### Stated task 1
Reproduce the F-117 development passage word for word from "It was a black" up to and including "shepherding the project.".
### Stated task 2
Condense the paragraph of the F-117 development passage that begins "The maiden flight of the demonstrators" into a short bulleted list, keeping its main facts.

It was a black project, an ultra-secret program for much of its life; very few people in the Pentagon knew the program even existed. The project began in 1975 with a model called the "Hopeless Diamond" (a wordplay on the Hope Diamond because of its appearance). The following year, the Defense Advanced Research Projects Agency (DARPA) issued Lockheed Skunk Works a contract to build and test two Stealth Strike Fighters, under the code name "Have Blue". These subscale aircraft incorporated jet engines of the Northrop T-38A, fly-by-wire systems of the F-16, landing gear of the A-10, and environmental systems of the C-130. By bringing together existing technology and components, Lockheed built two demonstrators under budget, at $35 million for both aircraft, and in record time. Undersecretary of Defense for Research and Engineering William J. Perry was instrumental in shepherding the project.

The maiden flight of the demonstrators occurred on 1 December 1977. Although both aircraft crashed during the demonstration program, test data proved positive. The success of Have Blue led the government to increase funding for stealth technology. Much of that increase was allocated towards the production of an operational stealth aircraft, the Lockheed F-117A, under the program code name "Senior Trend".

Senior Trend 
The decision to produce the F-117A was made on 1 November 1978, and a contract was awarded to Lockheed Advanced Development Projects, popularly known as the Skunk Works, in Burbank, California. The program was led by Ben Rich, with Alan Brown as manager of the project. Rich called on Bill Schroeder, a Lockheed mathematician, and Overholser, a computer scientist, to exploit Ufimtsev's work. The three designed a computer program called "Echo", which made it possible to design an airplane with flat panels, called facets, which were arranged so as to scatter over 99% of a radar's signal energy "painting" the aircraft.

The first YF-117A, serial number 79-10780, made its maiden flight from Groom Lake ("Area 51"), Nevada, on 18 June 1981, only 31 months after the full-scale development decision. The first production F-117A was delivered in 1982, and operational capability was achieved in October 1983. The 4450th Tactical Group stationed at Nellis Air Force Base, Nevada, were tasked with the operational development of the early F-117, and between 1981 (prior to the arrival of the first models) and 1989 they used LTV A-7 Corsair IIs for training, to bring all pilots to a common flight training baseline and later as chase planes for F-117A tests.

[Stored records]

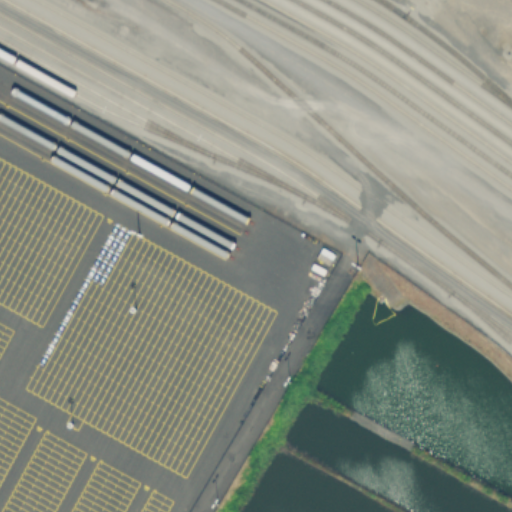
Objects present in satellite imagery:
railway: (347, 13)
railway: (447, 48)
railway: (433, 50)
railway: (405, 67)
railway: (440, 75)
railway: (389, 76)
railway: (378, 82)
railway: (369, 88)
railway: (92, 102)
railway: (131, 111)
railway: (168, 121)
railway: (281, 136)
railway: (342, 139)
railway: (267, 144)
railway: (124, 152)
railway: (267, 162)
railway: (121, 163)
railway: (117, 182)
railway: (114, 193)
road: (249, 282)
railway: (489, 318)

### Final answer 1
It was a black project, an ultra-secret program for much of its life; very few people in the Pentagon knew the program even existed. The project began in 1975 with a model called the "Hopeless Diamond" (a wordplay on the Hope Diamond because of its appearance). The following year, the Defense Advanced Research Projects Agency (DARPA) issued Lockheed Skunk Works a contract to build and test two Stealth Strike Fighters, under the code name "Have Blue". These subscale aircraft incorporated jet engines of the Northrop T-38A, fly-by-wire systems of the F-16, landing gear of the A-10, and environmental systems of the C-130. By bringing together existing technology and components, Lockheed built two demonstrators under budget, at $35 million for both aircraft, and in record time. Undersecretary of Defense for Research and Engineering William J. Perry was instrumental in shepherding the project.

### Final answer 2
- The demonstrators first flew on 1 December 1977.
- Both aircraft crashed during the demonstration program, but the test data proved positive.
- The success of Have Blue led the government to increase funding for stealth technology.
- Much of that increase went toward producing an operational stealth aircraft, the Lockheed F-117A, under the program code name "Senior Trend".